* _EXTRAIT CHOISI_:
_ _ _ _ _
Inventeur de la nonchalance ultra-cool et de la mélodie débraillée qui fit la fortune d’autres, Pavement se donne la mort sur scène il y a quelques semaines, après avoir été le leader du rock indé américain des années 90. Geste flamboyant d’un groupe refusant de vieillir ou plaisanterie pas drôle ?
Je me souviendrai tout le temps de ce film italien sur lequel j’étais tombée par hasard une nuit sur Arte, c’était en 1995. Il racontait l’histoire d’un adolescent normal qui peu à peu s’enfonce dans une sorte d’enfermement sur lui-même. Happé par son intériorité, il devient étranger à tout. Il ne comprend pas bien ce qui lui arrive, se retrouve complètement paumé même dans les fêtes entre amis, à la recherche de quelque chose qui ne viendra jamais. Vers la fin du film, après une dispute avec sa mère qui s’inquiète pour lui, il s’enferme dans sa chambre, jette un vinyle sur la platine et écoute à fond In the mouth a desert de Pavement, en mimant le jeu de guitare, en remuant de façon désordonnée. Je n’ai jamais su le titre de ce film mais j’aurais aimé dire à son réalisateur qu’en tournant cette scène il avait capté le mystère de ce que fait Pavement à l’intérieur la puissance, la haine et la violence toute rentrée que leur musique dégage. Parfois, quand je pense à cette scène, je me revois complètement abasourdie par ce que je venais de voir à la télé. C’était donc bien ça, Pavement peut avoir des vertus thérapeutiques.
Depuis plusieurs années déjà, mon existence se promenait fréquemment sur ce trottoir. Un copain m’avait prêté une cassette sur laquelle était enregistré Slanted & enchanted. Arrivée chez moi, je l’ai écouté et j’ai tout de suite trouvé ça fracassant, hurlant littéralement la splendeur, je me suis empressée de le repiquer. Je n’avais sous la main qu’une vieille cassette, une de ces cassettes sur lesquelles on a enregistré plein de conneries, la radio, des bribes d’albums… Une vieille cassette pourrie, sans étiquette et avec des vilains palmiers incrustés dedans : elle a pourtant occupé toute mon attention pendant des mois. Je l’ai usée jusqu’à l’os, à l’écouter et à la réécouter perpétuellement dans un Walkman. Cette vieille cassette bleue usée, je ne m’en séparerais pour rien au monde, parce que depuis ce jour-là Pavement me hante. Parce qu’un jour leur leader Stephen Malkmus m’avait chanté l’hypothétique promesse qu’il avait été couronné « roi de ça », et que moi, j’y avais cru.
_ _ _ _ _
* _LIGNES RÉPERTORIÉES_:
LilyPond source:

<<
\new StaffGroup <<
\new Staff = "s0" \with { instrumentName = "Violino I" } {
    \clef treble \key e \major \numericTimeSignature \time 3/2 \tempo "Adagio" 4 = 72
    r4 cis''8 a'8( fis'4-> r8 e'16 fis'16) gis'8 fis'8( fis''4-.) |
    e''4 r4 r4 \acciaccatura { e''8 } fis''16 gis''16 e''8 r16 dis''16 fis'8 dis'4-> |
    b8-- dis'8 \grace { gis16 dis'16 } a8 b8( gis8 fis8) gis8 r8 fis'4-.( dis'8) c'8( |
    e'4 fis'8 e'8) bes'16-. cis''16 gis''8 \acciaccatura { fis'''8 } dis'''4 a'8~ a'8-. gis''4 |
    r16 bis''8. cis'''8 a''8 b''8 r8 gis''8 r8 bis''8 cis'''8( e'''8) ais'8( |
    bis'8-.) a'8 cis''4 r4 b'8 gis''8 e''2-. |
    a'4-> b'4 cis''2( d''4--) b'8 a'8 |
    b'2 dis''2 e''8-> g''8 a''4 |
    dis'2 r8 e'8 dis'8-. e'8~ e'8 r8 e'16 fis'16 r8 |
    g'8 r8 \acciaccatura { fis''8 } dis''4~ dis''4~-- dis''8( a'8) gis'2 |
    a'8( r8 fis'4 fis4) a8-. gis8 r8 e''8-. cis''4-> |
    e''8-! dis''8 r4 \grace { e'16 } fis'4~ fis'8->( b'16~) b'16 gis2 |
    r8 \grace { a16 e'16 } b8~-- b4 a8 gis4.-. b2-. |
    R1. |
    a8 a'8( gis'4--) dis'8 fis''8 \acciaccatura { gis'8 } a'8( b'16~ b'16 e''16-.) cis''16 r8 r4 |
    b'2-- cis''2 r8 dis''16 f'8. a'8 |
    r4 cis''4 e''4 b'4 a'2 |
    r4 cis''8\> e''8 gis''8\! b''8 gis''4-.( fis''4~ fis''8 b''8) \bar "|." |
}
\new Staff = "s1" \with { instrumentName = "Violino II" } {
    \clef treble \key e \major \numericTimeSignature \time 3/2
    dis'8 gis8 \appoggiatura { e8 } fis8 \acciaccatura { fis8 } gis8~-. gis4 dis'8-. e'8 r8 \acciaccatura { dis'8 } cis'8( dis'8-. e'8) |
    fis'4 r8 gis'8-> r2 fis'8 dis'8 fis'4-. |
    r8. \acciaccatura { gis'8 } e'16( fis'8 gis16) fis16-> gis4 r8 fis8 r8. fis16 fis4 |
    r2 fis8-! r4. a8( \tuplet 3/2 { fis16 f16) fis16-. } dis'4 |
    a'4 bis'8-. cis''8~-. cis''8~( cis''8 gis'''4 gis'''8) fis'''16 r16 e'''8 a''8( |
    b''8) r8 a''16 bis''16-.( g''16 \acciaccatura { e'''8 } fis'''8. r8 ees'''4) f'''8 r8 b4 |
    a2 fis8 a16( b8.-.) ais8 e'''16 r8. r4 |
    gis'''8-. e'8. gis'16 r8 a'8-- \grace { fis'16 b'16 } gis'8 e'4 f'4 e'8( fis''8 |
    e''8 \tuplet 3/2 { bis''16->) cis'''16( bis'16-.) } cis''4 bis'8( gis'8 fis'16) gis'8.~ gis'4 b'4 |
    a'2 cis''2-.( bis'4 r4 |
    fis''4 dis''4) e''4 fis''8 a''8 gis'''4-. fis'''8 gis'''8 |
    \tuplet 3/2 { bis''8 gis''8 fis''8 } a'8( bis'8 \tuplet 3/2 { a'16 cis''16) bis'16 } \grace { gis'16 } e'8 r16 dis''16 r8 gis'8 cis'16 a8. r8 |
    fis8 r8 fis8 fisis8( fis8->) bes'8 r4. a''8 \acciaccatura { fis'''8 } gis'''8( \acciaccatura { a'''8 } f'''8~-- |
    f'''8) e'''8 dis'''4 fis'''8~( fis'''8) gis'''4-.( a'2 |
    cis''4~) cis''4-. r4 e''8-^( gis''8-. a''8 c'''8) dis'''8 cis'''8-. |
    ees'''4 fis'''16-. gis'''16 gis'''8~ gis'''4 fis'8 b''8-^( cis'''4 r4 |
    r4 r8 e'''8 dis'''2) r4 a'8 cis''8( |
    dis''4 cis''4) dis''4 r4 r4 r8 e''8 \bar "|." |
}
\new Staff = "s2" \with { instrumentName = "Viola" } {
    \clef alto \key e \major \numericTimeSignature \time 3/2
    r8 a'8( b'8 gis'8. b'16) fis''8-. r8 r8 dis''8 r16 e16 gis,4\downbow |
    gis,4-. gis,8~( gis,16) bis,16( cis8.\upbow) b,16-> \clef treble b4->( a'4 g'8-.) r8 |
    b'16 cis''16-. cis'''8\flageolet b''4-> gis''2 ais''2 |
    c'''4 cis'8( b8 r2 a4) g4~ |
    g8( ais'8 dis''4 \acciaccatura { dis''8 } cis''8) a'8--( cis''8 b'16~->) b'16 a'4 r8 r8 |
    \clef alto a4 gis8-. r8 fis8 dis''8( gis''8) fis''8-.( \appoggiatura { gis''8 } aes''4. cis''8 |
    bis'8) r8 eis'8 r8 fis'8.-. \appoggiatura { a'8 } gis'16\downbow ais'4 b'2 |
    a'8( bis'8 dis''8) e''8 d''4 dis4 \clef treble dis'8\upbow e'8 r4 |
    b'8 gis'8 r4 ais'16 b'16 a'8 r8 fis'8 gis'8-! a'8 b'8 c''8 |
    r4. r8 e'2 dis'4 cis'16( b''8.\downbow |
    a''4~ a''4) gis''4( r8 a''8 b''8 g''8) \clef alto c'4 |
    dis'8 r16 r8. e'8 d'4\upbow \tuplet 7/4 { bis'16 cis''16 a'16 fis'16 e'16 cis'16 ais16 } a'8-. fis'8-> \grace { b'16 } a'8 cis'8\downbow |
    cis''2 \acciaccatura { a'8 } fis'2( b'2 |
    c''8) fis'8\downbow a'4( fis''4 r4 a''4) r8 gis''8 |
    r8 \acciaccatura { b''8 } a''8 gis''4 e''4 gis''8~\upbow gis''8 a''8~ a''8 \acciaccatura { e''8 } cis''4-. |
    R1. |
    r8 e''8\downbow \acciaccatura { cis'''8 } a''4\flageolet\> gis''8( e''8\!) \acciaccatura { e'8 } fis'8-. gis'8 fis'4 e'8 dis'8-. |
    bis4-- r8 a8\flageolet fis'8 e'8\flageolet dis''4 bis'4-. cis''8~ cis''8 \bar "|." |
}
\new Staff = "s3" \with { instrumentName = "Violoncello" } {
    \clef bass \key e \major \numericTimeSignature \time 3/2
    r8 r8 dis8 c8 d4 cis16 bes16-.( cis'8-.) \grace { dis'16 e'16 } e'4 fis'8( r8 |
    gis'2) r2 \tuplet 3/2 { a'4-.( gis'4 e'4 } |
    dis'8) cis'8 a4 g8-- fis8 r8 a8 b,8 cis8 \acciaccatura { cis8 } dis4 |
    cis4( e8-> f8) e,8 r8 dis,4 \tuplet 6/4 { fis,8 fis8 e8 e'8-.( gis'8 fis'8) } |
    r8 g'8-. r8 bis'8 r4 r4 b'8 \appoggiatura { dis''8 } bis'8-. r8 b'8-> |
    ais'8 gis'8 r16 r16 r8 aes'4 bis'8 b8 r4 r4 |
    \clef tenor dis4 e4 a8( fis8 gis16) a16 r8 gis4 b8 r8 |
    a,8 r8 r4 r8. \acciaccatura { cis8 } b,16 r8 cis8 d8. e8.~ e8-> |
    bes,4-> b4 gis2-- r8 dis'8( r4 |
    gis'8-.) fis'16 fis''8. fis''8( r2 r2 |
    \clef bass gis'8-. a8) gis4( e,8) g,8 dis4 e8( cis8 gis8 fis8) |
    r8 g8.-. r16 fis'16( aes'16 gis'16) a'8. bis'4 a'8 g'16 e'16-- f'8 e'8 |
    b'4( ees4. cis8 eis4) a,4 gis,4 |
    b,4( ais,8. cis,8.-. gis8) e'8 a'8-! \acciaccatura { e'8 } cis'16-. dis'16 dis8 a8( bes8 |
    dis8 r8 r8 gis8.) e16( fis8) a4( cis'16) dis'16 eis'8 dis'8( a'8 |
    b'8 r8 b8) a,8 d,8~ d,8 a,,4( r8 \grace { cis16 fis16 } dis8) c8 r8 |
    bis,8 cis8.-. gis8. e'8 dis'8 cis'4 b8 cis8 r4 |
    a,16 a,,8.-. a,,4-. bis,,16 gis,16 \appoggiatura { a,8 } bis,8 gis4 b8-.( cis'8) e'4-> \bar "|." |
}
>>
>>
_ _ _ _ _
* _DÉFIS_:
A: Énumérez tout ce que, d'après l'extrait choisi, la musique de Pavement dégage.
B: Modifiez l'extrait choisi : reprenez le passage qui débute par les mots "Inventeur de la" et se termine après "pas drôle ?", en substituant "en concert" à "sur scène".

* _RÉSULTATS DES EXERCICES_:
A: La puissance, la haine et la violence toute rentrée.

B:
Inventeur de la nonchalance ultra-cool et de la mélodie débraillée qui fit la fortune d’autres, Pavement se donne la mort en concert il y a quelques semaines, après avoir été le leader du rock indé américain des années 90. Geste flamboyant d’un groupe refusant de vieillir ou plaisanterie pas drôle ?